A satellite is orbiting a distant planet of mass 9.6e25 kg and radius 86700 km. The satellite orbits at a height of 8610 km above the surface of the planet.
a) Determine the acceleration due to gravity at the location of the satellite orbit.
b) Determine the velocity of the satellite in this orbit.
c) What is the period of the satellite in this orbit?
weight of stationary object there = m g = G m M/r^2
so
g =
6.67*10^-11*9.6*10^25
/(86,700,000+8,610,000)^2
b) v^2/r = g
c) T = 2 pi r/v
To answer these questions, we need to use Newton's law of universal gravitation and the equations for centripetal acceleration, velocity, and period in circular motion.
a) The acceleration due to gravity at the location of the satellite orbit can be found using the formula:
a = G * (M / r^2)
Where a is the acceleration due to gravity, G is the gravitational constant (approximately 6.67430 × 10^(-11) N m^2 / kg^2), M is the mass of the planet, and r is the distance from the center of the planet to the satellite orbit.
Plugging in the values:
a = (6.67430 × 10^(-11) N m^2 / kg^2) * (9.6e25 kg) / (87710 km)^2
Note: We should convert the radius of the planet and the height of the satellite to meters (1 km = 1000 m) to get consistent units.
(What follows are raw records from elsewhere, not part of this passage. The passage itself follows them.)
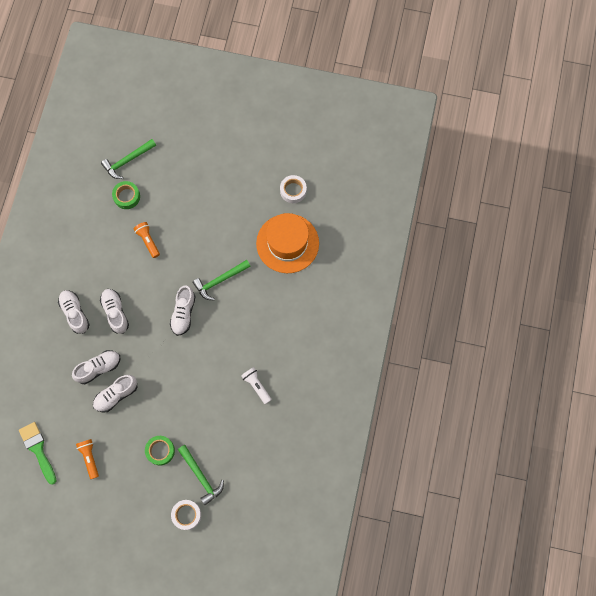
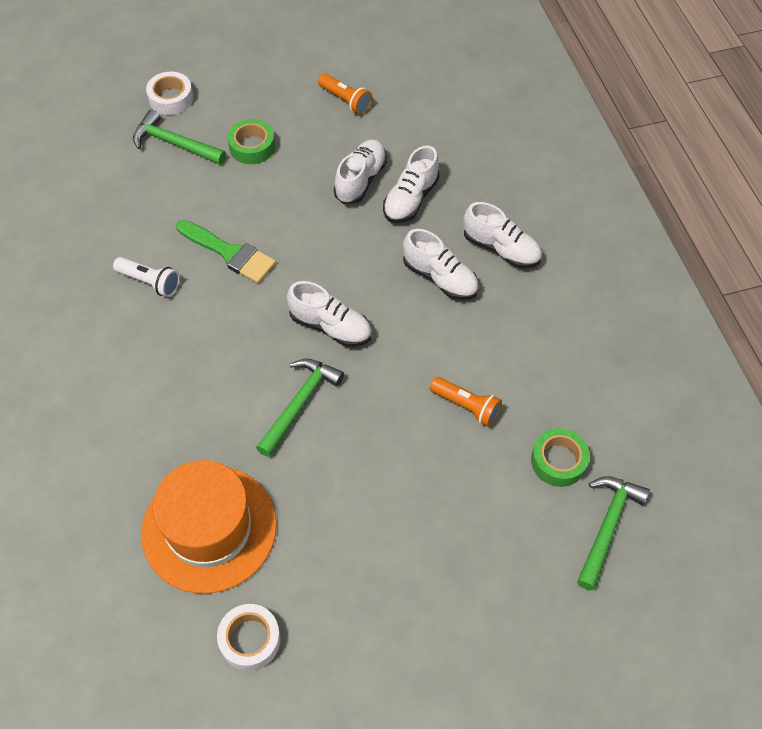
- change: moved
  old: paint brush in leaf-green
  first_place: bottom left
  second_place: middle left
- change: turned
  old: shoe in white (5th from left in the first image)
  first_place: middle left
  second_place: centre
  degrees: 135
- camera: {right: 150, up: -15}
a = (6.67430 × 10^(-11) N m^2 / kg^2) * (9.6e25 kg) / (87710 * 10^3 m)^2
Now, we can calculate the value of acceleration due to gravity.
b) The velocity of the satellite in this orbit can be found using the formula:
v = √(G * M / r)
Where v is the velocity of the satellite, G is the gravitational constant, M is the mass of the planet, and r is the distance from the center of the planet to the satellite orbit.
Plugging in the values:
v = √((6.67430 × 10^(-11) N m^2 / kg^2) * (9.6e25 kg) / (87710 * 10^3 m))
c) The period of the satellite in this orbit can be found using the formula:
T = 2π * (r / v)
Where T is the period of the satellite, r is the distance from the center of the planet to the satellite orbit, and v is the velocity of the satellite.
Plugging in the values:
T = 2π * ((87710 * 10^3 m) / v)
Now, let's calculate the values for b) and c).